“You’re Going to Lose, Why Don’t You Lose with Money in Your Pocket?” Five Points About the Tennis Match-Fixing Report
Today, April 25 – the Independent Review of Integrity in Tennis Interim Report came out in London. It cost over £15 million pounds to complete.
1. Good job. This was independent and it accurately pointed out something that the sport has hated to admit:
Tanking – deliberate under performance has long been part of tennis culture. I mean long – as in a decades long cover-up. For players were not only tanking for their own benefit (if you’re injured you don’t want to exacerbate it): but “gentleman agreements” are rife in the sport (a hometown athlete gets gifted a match, so long as they reciprocate in another venue). I was told about this culture back in the late 1990s by organized crime mobsters and then read about it in the excellent Richard Ings’ report from 2005.
Today, was the first time that anyone connected with official tennis mentioned the phenomenon.
2. The fuel for the fixing fire is that most athletes in tennis lose money playing tennis. In fact, according to the report approximately 250 women, 300 men make money. The rest either break even or lose money playing tennis.
Actually, there is a statistic that the authors do not touch: the number of tennis players who make more money fixing than they do actually playing hard.
3. The report announced that fixing is prevalent in lower levels of tennis – “Tsunami” is the word used by the authors. They also claim it rarely ever breaks into Grand Slam tennis events. Ummmm, actually that is not true. Grand Slam events are affected by fixing. Not to the charade-level that you can get in the minor, third-level tennis tournament in Hong Kong played in November (the fixing season) – but it does exist.
The authors of the report interviewed lots of people in the sports gambling, sports gambling monitoring industry and players. All those people have a vested interest in not fully examining what happens in the Grand Slam tournaments. Sports gambling people do not want to admit that they cannot tell if there is any fixing going on in the major sports events. So much money is gambled on a Nadal or Federer match that they could do (not that either of these players would) anything and the betting market would not show any “suspicious movements”.
For example, you are a good top-level player. Ranked about 20th in the world. You are from what the advertising world calls a ‘secondary market’ (former Soviet country, Africa, etc) so your image rights are not worth a great deal of money.

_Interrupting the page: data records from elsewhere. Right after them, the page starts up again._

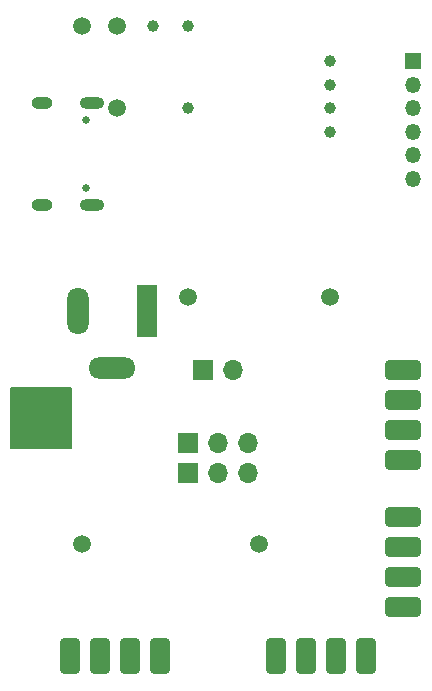
<source format=gbr>
%TF.GenerationSoftware,KiCad,Pcbnew,9.0.4-9.0.4-0~ubuntu24.04.1*%
%TF.CreationDate,2025-09-12T11:34:23+02:00*%
%TF.ProjectId,MCM-81339,4d434d2d-3831-4333-9339-2e6b69636164,rev?*%
%TF.SameCoordinates,Original*%
%TF.FileFunction,Soldermask,Bot*%
%TF.FilePolarity,Negative*%
%FSLAX46Y46*%
G04 Gerber Fmt 4.6, Leading zero omitted, Abs format (unit mm)*
G04 Created by KiCad (PCBNEW 9.0.4-9.0.4-0~ubuntu24.04.1) date 2025-09-12 11:34:23*
%MOMM*%
%LPD*%
G01*
G04 APERTURE LIST*
G04 Aperture macros list*
%AMRoundRect*
0 Rectangle with rounded corners*
0 $1 Rounding radius*
0 $2 $3 $4 $5 $6 $7 $8 $9 X,Y pos of 4 corners*
0 Add a 4 corners polygon primitive as box body*
4,1,4,$2,$3,$4,$5,$6,$7,$8,$9,$2,$3,0*
0 Add four circle primitives for the rounded corners*
1,1,$1+$1,$2,$3*
1,1,$1+$1,$4,$5*
1,1,$1+$1,$6,$7*
1,1,$1+$1,$8,$9*
0 Add four rect primitives between the rounded corners*
20,1,$1+$1,$2,$3,$4,$5,0*
20,1,$1+$1,$4,$5,$6,$7,0*
20,1,$1+$1,$6,$7,$8,$9,0*
20,1,$1+$1,$8,$9,$2,$3,0*%
G04 Aperture macros list end*
%ADD10C,0.150000*%
%ADD11RoundRect,0.425000X1.125000X0.425000X-1.125000X0.425000X-1.125000X-0.425000X1.125000X-0.425000X0*%
%ADD12R,1.700000X1.700000*%
%ADD13O,1.700000X1.700000*%
%ADD14RoundRect,0.425000X-1.125000X-0.425000X1.125000X-0.425000X1.125000X0.425000X-1.125000X0.425000X0*%
%ADD15R,1.350000X1.350000*%
%ADD16O,1.350000X1.350000*%
%ADD17C,0.650000*%
%ADD18O,2.100000X1.000000*%
%ADD19O,1.800000X1.000000*%
%ADD20RoundRect,0.425000X-0.425000X1.125000X-0.425000X-1.125000X0.425000X-1.125000X0.425000X1.125000X0*%
%ADD21R,1.800000X4.400000*%
%ADD22O,1.800000X4.000000*%
%ADD23O,4.000000X1.800000*%
%ADD24C,1.000000*%
%ADD25C,1.500000*%
G04 APERTURE END LIST*
D10*
X61000000Y-79800000D02*
X66100000Y-79800000D01*
X66100000Y-84900000D01*
X61000000Y-84900000D01*
X61000000Y-79800000D01*
G36*
X61000000Y-79800000D02*
G01*
X66100000Y-79800000D01*
X66100000Y-84900000D01*
X61000000Y-84900000D01*
X61000000Y-79800000D01*
G37*
D11*
%TO.C,J1*%
X94200000Y-98300000D03*
X94200000Y-95760000D03*
X94200000Y-93220000D03*
X94200000Y-90680000D03*
%TD*%
D12*
%TO.C,J6*%
X75960000Y-84460000D03*
D13*
X78500000Y-84460000D03*
X81040000Y-84460000D03*
%TD*%
D14*
%TO.C,J4*%
X94200000Y-78300000D03*
X94200000Y-80840000D03*
X94200000Y-83380000D03*
X94200000Y-85920000D03*
%TD*%
D15*
%TO.C,J3*%
X95000000Y-52100000D03*
D16*
X95000000Y-54100000D03*
X95000000Y-56100000D03*
X95000000Y-58100000D03*
X95000000Y-60100000D03*
X95000000Y-62100000D03*
%TD*%
D17*
%TO.C,J5*%
X67305000Y-57110000D03*
X67305000Y-62890000D03*
D18*
X67805000Y-55680000D03*
D19*
X63625000Y-55680000D03*
D18*
X67805000Y-64320000D03*
D19*
X63625000Y-64320000D03*
%TD*%
D20*
%TO.C,J8*%
X91060000Y-102500000D03*
X88520000Y-102500000D03*
X85980000Y-102500000D03*
X83440000Y-102500000D03*
%TD*%
D12*
%TO.C,J7*%
X75960000Y-87000000D03*
D13*
X78500000Y-87000000D03*
X81040000Y-87000000D03*
%TD*%
D12*
%TO.C,J2*%
X77230000Y-78227102D03*
D13*
X79770000Y-78227102D03*
%TD*%
D20*
%TO.C,J9*%
X73560000Y-102500000D03*
X71020000Y-102500000D03*
X68480000Y-102500000D03*
X65940000Y-102500000D03*
%TD*%
D21*
%TO.C,J10*%
X72500000Y-73300000D03*
D22*
X66700000Y-73300000D03*
D23*
X69500000Y-78100000D03*
%TD*%
D24*
%TO.C,TP11*%
X73000000Y-49100000D03*
%TD*%
%TO.C,TP9*%
X76000000Y-49100000D03*
%TD*%
D25*
%TO.C,TP14*%
X67000000Y-93000000D03*
%TD*%
D24*
%TO.C,TP6*%
X88000000Y-58100000D03*
%TD*%
D25*
%TO.C,TP8*%
X88000000Y-72100000D03*
%TD*%
%TO.C,TP2*%
X70000000Y-49100000D03*
%TD*%
%TO.C,TP10*%
X76000000Y-72100000D03*
%TD*%
%TO.C,TP7*%
X70000000Y-56100000D03*
%TD*%
D24*
%TO.C,TP4*%
X88000000Y-52100000D03*
%TD*%
D25*
%TO.C,TP1*%
X67000000Y-49100000D03*
%TD*%
%TO.C,TP13*%
X82000000Y-93000000D03*
%TD*%
D24*
%TO.C,TP3*%
X88000000Y-54100000D03*
%TD*%
%TO.C,TP12*%
X76000000Y-56100000D03*
%TD*%
%TO.C,TP5*%
X88000000Y-56100000D03*
%TD*%
M02*

</source>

You are playing a Grand Slam tournament. You beat the people you should – the other players ranked from 40 to 10. Then in the quarter-final you are up against one of the big boys – Nadal, Federer, Djokovic. In the famous words of the infamous fixers, “You know you are going to lose – why don’t you lose with money in your pocket?”
The betting market – like Real Madrid winning against impoverished La Liga opponents (hint) – will not show anything. The betting market, when the big players play in a big tournament, is too big to accurately monitor. There is too much money bet on these players to show anything wrong. Particularly, if the lower-ranked player – who is supposed to lose – loses.
Losing in those circumstances can net a player, with the right contacts, over a million dollars for losing a Grand Slam match they were supposed to lose anyway.
4. The report comes from an excellent 2016 BuzzFeed investigation. Full congratulations to the journalists. None of the BuzzFeed investigators was a tennis journalist. They like tennis. They watch tennis but they do not cover the sport every day.
Again, why does it take outsiders to cover these stories? Why is it almost always the investigative reporters who break the big sports corruption stories and not the sports journalists?
5. The report ends with a series of recommendations. The key one is the need for an independent agency to oversee the enforcement of integrity in tennis and other sport. Damn right! Sports is the meat-packing plant that has been churning out toxic product for years. Meat inspectors are not paid or ruled by the owners of the plant. Sports need independent inspectors to properly protect it.